Please go elsewhere with your shaming rhetoric. I care. I just know that I am very well suited to corporate work environments and I know I can make a hell of a difference if I succeed there. More than anywhere else.

It might make you feel warm and fuzzy pulling a splinter out of a kid's finger or building a house in Africa for a single family but every large scale project worth doing needs finance and I can support those things that actually matter, instead of piling into field that is already overly saturated with applicants (like medicine) and people who are in it because they want society to think they're kind, considerate and decent people.

I'll have to carry the judgement of people like you for my whole career and it's silly because it's unjust.


My heart really bleeds for you because you're so misunderstood.

Pulling splinters out children's fingers? You really have no clue at all about the work of doctors and nurses. A great deal of us handle life and death situations and chronic disease - day in day out. You play with numbers and no it doesn't make me feel ''fuzzy'' seeing a toddler on a ventilator - and that's not why I do it, to feel ''fuzzy''.

I was asked why people go into banking. I said for money. No one's proved me wrong yet - the only people who have replied have gone off on tangents and tried to make out that I'm saying banking is evil etc - no where have I said that.

I was stating something about people's motivations towards careers and your little speech about you being able to give back through banking more than a Doctor can through clinical practice really doesn't wash with me at all and just makes you sound totally deluded. Is that REALLY why you wanted that career - to give your salary to good causes? Would you have dared to say that in an interview? Don't patronize me with that.
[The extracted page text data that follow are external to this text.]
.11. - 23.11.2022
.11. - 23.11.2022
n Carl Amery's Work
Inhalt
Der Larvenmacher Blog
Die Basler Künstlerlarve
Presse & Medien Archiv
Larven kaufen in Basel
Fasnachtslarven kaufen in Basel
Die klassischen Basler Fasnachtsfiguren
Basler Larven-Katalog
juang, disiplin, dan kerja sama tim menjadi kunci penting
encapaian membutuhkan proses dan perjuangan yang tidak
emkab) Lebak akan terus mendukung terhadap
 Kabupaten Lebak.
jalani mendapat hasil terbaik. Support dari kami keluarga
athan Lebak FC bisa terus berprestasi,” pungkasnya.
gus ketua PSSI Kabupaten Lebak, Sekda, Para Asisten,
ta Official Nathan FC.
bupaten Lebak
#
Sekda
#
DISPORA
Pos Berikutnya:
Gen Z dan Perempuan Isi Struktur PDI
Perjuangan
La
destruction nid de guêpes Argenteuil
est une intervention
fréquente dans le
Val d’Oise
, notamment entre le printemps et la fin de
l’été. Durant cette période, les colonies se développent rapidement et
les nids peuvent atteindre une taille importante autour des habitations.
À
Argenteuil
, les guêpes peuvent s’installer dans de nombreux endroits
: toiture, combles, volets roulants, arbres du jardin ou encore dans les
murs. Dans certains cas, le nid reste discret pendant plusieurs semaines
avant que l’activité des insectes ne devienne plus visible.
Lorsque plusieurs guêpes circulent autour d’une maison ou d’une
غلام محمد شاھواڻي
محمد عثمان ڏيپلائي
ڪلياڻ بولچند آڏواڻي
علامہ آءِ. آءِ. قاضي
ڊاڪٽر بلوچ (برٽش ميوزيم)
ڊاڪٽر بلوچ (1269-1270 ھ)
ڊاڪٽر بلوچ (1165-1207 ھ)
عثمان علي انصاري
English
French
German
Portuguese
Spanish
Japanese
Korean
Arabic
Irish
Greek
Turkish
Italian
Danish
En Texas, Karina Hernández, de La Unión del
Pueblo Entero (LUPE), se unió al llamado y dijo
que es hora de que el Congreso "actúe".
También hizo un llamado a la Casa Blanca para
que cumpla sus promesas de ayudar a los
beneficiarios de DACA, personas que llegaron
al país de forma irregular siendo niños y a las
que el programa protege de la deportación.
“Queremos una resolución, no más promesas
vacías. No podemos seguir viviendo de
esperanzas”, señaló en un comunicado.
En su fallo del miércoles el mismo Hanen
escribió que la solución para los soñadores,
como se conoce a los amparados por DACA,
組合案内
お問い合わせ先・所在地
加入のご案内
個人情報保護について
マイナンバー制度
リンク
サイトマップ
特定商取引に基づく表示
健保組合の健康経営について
People who have a strong calling to help others follow careers that allow them to feel fulfilled on a daily basis and see their efforts making a real difference in people's lives. They don't just throw a bit of their salary towards a charity each month to salve their conscience. It's not all about money either - 99% of elderly people I've cared for just want someone to talk to or a hand to hold - throwing money at some issues isn't the solution. We've got plenty of resources and equipment where I work - that's not our issue, we just need people who actually care.
Original post by Reue
I suppose mine is retrospective:

Degree: Business Management
Career: I.T.
Expected starting salary: Thought it would be about 30k (37.5k now with inflation). Was miles off, much like others here it seems :biggrin:


lol reue why do you always get so spiteful and upset when many students correctly, identify there are quite a few jobs that pay at least 30k starting salary and aim to achieve that? :tongue:
Reply 237
Original post by welcometoib
lol reue why do you always get so spiteful and upset when many students correctly, identify there are quite a few jobs that pay at least 30k starting salary and aim to achieve that? :tongue:


Spiteful and upset are certainly the wrong words to use.

I just think alot of students have an unrealistic expectation of starting and early salary levels.
Original post by Reue
Spiteful and upset are certainly the wrong words to use.

I just think alot of students have an unrealistic expectation of starting and early salary levels.


you sound upset when you reply to these sorts of threads, maybe you come across that way on here but dont actually mean to

yes but you literally post on every single thread every created wrt career aspirations, telling the students they are delusional. id guess they arent, seeing as there are literally thousands of 30k starting salary jobs for graduates. most people here have put their realistic salaries too, which are well under 30k.
Degree: Biomedical science
Jobs/ Career of interest: Used to want to go into research, but since being at uni I really do not want to go into science. I just want to live a simple and relativity stress free life.
Graduate salary expected: No idea, but 20k or over gross salary and I'm happy.